"May we smoke?" Frobisher asked, as he closed the door behind Angela. "We are all enthusiasts, and we don't want any dilettantes here."

"You may do just as you please," Mrs. Benstein said. "Probably you would follow that course in any case. You are a bold man to keep the Cardinal Moth here."

"What do you know about it?" Frobisher asked.

There was a dry chuckle in his voice as he put the question. Mrs. Benstein looked up at the cloud of glorious blossoms over her head.

"I know a great deal," she replied. "I have lived with some strange people in my time and I have heard some strange things.
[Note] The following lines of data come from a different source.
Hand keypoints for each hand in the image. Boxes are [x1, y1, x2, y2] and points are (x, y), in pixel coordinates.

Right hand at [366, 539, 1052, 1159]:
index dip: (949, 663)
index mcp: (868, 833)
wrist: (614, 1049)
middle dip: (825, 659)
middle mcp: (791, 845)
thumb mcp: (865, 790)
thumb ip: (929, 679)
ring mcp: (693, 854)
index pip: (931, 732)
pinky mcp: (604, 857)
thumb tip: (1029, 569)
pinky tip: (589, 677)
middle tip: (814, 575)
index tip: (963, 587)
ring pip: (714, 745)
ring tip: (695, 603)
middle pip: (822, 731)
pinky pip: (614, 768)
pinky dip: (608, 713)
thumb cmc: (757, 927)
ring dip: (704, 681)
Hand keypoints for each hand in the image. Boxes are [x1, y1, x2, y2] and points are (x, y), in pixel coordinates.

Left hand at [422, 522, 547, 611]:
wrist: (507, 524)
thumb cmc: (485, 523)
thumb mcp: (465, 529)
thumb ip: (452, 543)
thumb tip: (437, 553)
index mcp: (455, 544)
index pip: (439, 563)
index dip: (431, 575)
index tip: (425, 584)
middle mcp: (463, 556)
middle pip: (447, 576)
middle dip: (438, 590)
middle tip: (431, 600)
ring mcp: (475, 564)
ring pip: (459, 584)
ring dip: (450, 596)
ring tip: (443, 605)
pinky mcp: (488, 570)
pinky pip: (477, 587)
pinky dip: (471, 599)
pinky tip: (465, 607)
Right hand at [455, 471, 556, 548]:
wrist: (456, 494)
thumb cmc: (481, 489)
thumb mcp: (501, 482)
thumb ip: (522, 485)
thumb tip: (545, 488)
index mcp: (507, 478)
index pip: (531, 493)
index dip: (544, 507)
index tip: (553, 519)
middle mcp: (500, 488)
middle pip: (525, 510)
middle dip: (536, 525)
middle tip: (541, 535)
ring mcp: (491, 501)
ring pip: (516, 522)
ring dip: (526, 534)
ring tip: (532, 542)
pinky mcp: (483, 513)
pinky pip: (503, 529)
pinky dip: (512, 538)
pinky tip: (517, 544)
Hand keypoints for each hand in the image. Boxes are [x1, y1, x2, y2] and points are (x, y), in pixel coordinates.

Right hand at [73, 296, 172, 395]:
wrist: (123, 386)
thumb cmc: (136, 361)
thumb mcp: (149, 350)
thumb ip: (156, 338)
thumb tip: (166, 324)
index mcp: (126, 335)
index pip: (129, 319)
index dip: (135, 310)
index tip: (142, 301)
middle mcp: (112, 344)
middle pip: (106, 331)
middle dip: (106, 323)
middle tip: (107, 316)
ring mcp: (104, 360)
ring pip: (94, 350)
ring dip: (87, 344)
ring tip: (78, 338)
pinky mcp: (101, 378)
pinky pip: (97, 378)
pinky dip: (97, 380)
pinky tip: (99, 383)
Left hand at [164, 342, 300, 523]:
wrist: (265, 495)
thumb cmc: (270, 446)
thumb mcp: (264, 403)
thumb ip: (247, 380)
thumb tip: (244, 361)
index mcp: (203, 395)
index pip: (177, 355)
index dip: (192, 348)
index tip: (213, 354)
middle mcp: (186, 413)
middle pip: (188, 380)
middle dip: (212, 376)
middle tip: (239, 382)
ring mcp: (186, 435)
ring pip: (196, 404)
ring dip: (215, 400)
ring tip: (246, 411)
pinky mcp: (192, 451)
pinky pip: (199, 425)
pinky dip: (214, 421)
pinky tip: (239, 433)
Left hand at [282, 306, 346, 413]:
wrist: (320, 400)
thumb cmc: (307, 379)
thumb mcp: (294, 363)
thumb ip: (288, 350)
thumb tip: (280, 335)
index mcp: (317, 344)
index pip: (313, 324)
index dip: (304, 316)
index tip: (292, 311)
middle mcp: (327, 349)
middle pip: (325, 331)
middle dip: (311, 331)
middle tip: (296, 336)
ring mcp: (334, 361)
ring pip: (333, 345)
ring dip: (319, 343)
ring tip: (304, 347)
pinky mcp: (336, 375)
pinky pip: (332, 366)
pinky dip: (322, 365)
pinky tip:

There are certain quarters in the East End where they speak queer languages and where they know things that would startle the authorities. Amongst these people I was brought up. I learnt their ways and their methods. Ah, it was a good school for a girl who has a treacherous world to fight."

The speaker flung herself into a chair and hung her long white arms by her side. The light gleamed upon her sparkling jewels and the dark eyes that sparkled more brightly still. Frobisher watched her with something more than artistic admiration; his thin blood was stirred.

"You speak like a Sibyl," he laughed. "If you know all about the Cardinal Moth you also know all about the Blue Stone of Ghan, I presume?"

Frobisher's voice was low and hoarse and persuasive. He had flung down the challenge, and Isa Benstein was ready to receive it. She raised her large dark eyes slowly, and they seemed to float over the faces of her antagonists. She noted the leering grin on Frobisher's features, the truculent bullying expression of Lefroy's.

"I have heard of that also," she said in the same level tones. "The two are inseparable."

"Or ought to be," Frobisher went on. Evidently he was to be the spokesman. "But if the Moth has flown far, why not the sacred jewel? Have you ever seen it, fair lady?"